Gallium-68 complexes with tripodal NS₃ ligands: in vitro and in vivo stability studies

Introduction:

We report on formation and structures of ⁶⁸Ga '4+1' complexes, [Ga(NS₃)R], with the tripodal ligand tris(2-mercaptoethyl) amine (NS₃) and water or secondary amines as co-ligands (R). To improve the bio-behavior of such compounds new hydrophilic NS₃ chelators have been introduced. Challenge experiments with transferrin have been performed to study the influence of the co-ligand on the in vitro stability of the gallium complexes. Their in vivo stability was evaluated in the rat using HSA microspheres.

Experimental:

⁶⁸Ga was eluted from a ⁶⁸Ge/⁶⁸Ga generator (Obninsk, Russia) as GaCl₃ in hydrochloric solution (0.1 M) and added to the aqueous solution of the oxalate salt of the NS₃ ligand in presence of the corresponding amine. Ga complexes were formed in aqueous solution at ambient temperature. Challenge experiments were carried out at 37°C with the plasma protein transferrin (5 mg/ml), the exchange was controlled by thin layer chromatography on silicagel (Merck) and methanol as eluent.

Results and Discussion:

The labelling procedure with ⁶⁸Ga generator eluate runs in high yield under weakly alkaline conditions within some minutes. It is not necessary to heat the reaction mixture so that sensitive molecules can also be labelled. Challenge experiments with apotransferrin were carried out for several hours. Amine-coordinated complexes as well as non-amine compounds showed high in vitro stability within 240 minutes. The in vivo stability of the complexes was evaluated in the rat using HSA microspheres. ⁶⁸Ga-labelled HSA microspheres were completely accumulated in the lung. In small animal PET studies no significant loss of ⁶⁸Ga activity was observed within three hours.

Conclusion:

The '4+1' mixed-ligand approach enables the ⁶⁸Ga-labelling of biomolecules under physiological conditions.
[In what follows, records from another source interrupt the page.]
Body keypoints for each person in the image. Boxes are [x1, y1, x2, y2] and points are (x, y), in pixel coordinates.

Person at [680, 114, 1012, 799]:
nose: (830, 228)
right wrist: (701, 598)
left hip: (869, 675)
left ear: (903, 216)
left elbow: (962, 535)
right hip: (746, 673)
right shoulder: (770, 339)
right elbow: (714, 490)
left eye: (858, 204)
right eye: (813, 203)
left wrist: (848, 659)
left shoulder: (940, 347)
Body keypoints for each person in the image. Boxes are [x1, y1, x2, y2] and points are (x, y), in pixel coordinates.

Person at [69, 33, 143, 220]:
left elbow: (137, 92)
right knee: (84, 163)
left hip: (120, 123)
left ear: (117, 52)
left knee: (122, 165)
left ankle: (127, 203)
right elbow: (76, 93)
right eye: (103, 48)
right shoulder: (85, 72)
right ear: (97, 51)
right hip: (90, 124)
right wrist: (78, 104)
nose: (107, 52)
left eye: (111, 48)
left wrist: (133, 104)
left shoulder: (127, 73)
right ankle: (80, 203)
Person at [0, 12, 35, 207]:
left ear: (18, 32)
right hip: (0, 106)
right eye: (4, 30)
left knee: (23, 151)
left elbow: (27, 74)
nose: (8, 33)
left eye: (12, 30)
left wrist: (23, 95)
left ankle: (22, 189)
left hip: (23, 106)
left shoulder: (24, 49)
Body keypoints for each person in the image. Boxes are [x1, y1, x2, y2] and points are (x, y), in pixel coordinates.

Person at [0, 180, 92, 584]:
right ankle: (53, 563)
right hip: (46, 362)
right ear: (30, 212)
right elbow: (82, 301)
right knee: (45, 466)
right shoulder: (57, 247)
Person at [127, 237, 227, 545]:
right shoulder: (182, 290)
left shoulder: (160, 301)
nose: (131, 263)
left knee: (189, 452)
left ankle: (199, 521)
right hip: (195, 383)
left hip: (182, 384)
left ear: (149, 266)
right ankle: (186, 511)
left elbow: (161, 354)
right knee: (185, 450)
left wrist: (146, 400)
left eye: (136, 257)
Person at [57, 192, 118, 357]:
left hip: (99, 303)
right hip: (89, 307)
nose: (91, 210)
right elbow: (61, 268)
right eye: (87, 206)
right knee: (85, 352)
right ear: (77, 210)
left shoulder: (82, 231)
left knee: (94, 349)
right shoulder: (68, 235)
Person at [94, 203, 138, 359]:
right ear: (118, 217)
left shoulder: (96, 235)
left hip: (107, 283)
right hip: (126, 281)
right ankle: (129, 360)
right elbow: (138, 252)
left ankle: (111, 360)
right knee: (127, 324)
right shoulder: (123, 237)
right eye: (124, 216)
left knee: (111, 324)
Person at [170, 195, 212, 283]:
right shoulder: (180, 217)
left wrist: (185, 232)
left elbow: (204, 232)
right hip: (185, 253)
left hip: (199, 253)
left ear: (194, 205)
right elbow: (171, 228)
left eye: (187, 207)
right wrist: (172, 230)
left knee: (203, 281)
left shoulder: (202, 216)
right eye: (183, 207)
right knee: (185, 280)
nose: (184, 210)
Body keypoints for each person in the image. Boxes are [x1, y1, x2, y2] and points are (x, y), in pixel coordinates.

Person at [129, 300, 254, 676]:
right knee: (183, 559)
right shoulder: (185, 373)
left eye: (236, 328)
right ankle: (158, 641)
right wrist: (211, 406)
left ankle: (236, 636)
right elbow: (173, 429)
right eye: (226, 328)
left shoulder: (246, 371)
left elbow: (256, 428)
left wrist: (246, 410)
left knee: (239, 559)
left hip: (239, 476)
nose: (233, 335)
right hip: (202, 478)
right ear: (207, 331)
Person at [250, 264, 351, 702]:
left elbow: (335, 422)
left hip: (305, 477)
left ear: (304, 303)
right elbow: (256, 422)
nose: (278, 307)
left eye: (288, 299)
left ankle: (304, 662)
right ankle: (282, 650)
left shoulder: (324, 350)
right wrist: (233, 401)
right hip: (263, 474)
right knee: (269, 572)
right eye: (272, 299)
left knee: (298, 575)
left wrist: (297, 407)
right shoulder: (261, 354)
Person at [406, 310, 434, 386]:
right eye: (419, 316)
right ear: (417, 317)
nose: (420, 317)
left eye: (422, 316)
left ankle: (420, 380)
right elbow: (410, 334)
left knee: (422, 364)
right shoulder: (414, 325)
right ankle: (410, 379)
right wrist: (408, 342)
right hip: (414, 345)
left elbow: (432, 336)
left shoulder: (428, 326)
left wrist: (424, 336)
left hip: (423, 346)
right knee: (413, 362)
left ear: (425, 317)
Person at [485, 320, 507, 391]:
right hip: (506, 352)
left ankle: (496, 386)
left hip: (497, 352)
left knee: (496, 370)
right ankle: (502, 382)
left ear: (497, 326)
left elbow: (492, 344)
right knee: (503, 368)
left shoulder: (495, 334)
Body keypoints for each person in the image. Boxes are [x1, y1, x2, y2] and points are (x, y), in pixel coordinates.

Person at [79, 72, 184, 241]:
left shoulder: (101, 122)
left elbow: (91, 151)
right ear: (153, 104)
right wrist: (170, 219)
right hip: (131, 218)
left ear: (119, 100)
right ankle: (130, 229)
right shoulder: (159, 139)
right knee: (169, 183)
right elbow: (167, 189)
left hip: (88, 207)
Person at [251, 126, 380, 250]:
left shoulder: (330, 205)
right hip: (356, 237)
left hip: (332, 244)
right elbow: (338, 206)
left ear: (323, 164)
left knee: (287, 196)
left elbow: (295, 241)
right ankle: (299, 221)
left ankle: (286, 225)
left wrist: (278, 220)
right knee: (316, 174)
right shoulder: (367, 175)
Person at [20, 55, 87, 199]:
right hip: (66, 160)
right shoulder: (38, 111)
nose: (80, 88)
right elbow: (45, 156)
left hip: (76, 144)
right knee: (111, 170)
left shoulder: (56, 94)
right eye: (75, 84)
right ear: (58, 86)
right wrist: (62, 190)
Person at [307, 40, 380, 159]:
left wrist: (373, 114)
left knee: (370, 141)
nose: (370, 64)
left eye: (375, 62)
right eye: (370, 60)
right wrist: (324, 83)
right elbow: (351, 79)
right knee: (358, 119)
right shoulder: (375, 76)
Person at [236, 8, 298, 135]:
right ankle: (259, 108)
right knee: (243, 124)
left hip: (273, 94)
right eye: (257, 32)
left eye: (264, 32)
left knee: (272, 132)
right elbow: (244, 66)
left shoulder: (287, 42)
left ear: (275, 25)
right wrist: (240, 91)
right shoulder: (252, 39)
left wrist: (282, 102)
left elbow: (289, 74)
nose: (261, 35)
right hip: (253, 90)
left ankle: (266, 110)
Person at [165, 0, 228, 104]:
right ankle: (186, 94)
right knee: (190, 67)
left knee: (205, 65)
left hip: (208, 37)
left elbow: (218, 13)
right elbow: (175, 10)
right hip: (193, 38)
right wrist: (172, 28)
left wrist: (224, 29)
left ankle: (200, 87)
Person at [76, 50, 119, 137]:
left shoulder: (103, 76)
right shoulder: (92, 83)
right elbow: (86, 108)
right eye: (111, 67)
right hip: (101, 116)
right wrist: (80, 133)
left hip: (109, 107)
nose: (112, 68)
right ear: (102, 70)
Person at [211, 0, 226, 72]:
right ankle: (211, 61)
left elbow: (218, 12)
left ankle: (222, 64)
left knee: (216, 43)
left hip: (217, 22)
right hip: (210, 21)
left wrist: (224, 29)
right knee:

The lipophilicity of the complexes can be controlled by introducing pharmacological modifiers (e.g. PEG, glucosamine, crown ether) into the tetradentate ligand and/or derivatization of the monodentate ligand. Moreover, the described approach allows the functionalization of a biomolecule with the tripodal as well as with the monodentate ligand.